Trad enfatizou a importância da efetivação das leis já existentes voltadas para a inclusão e a acessibilidade. “Para o poder público e seus representantes, nós precisamos unir e não segregar. Uma sociedade justa, a exemplo dos grandes centros a nível europeu, que persegue esta ideologia. Você une e não segrega Hoje o Brasil, de uma maneira geral, está muito atrás quando se fala em acessibilidade e inclusão da pessoa com deficiência dentro da sociedade, então nós precisamos trabalhar isso, não apenas com projetos de leis, mas colocar em prática as leis que já existem”, afirmou.
Por meio do vereador, leis municipais voltadas à acessibilidade e inclusão já fazem parte do cotidiano do cidadão campo-grandense. Entre elas, destaca-se a Lei n.º 6.341/19, que instituiu o Centro Municipal de Interpretação de Libras (CMILCG), que tem como objetivo facilitar a comunicação e promover a acessibilidade entre as pessoas surdas e/ou com deficiência auditiva e os servidores municipais.

(Conjunto de dados):
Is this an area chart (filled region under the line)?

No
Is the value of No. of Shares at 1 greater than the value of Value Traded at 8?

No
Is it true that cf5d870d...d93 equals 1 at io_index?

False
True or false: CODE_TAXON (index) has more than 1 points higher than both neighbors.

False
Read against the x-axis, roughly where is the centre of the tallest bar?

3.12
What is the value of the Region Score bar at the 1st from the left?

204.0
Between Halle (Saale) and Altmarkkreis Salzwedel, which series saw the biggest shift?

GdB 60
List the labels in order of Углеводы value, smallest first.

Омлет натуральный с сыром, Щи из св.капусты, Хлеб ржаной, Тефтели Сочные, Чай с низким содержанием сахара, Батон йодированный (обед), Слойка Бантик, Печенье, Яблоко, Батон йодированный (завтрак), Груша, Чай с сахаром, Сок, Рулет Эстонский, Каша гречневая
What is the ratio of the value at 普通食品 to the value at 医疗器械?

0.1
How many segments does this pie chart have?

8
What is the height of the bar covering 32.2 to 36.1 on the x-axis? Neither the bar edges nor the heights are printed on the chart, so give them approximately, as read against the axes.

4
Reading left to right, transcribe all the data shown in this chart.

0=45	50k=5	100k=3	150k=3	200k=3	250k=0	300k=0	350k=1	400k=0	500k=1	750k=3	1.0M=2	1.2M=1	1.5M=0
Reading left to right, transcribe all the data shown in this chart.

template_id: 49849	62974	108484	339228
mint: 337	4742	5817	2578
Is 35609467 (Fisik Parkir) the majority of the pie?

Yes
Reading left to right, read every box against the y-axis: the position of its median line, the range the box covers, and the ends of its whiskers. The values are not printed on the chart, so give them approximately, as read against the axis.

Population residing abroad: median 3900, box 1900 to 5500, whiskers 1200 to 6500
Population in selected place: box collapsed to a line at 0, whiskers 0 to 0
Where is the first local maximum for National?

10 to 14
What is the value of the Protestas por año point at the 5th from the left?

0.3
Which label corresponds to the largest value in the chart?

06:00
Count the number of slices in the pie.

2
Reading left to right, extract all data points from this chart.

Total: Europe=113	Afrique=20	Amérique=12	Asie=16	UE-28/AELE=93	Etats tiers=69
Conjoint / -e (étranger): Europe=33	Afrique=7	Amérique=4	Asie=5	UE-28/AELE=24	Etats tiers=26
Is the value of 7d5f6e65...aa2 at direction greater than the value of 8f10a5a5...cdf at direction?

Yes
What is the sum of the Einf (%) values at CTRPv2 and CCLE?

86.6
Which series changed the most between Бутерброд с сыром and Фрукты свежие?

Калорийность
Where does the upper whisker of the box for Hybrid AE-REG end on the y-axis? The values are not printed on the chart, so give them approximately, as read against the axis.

(Sua tarefa): Indique se cada afirmação concorda com o texto sobre acessibilidade, respondendo sim ou não e citando as palavras decisivas do texto: 1. Segundo Trad, o Brasil está à frente em acessibilidade e inclusão. 2. A Lei n.º 6.341/19 instituiu o Centro Municipal de Interpretação de Libras. 3. Trad considera suficiente apresentar novos projetos de lei.

(Resolução):
1. Não: "Hoje o Brasil, de uma maneira geral, está muito atrás quando se fala em acessibilidade e inclusão da pessoa com deficiência dentro da sociedade"
2. Sim: "a Lei n.º 6.341/19, que instituiu o Centro Municipal de Interpretação de Libras (CMILCG)"
3. Não: "não apenas com projetos de leis, mas colocar em prática as leis que já existem"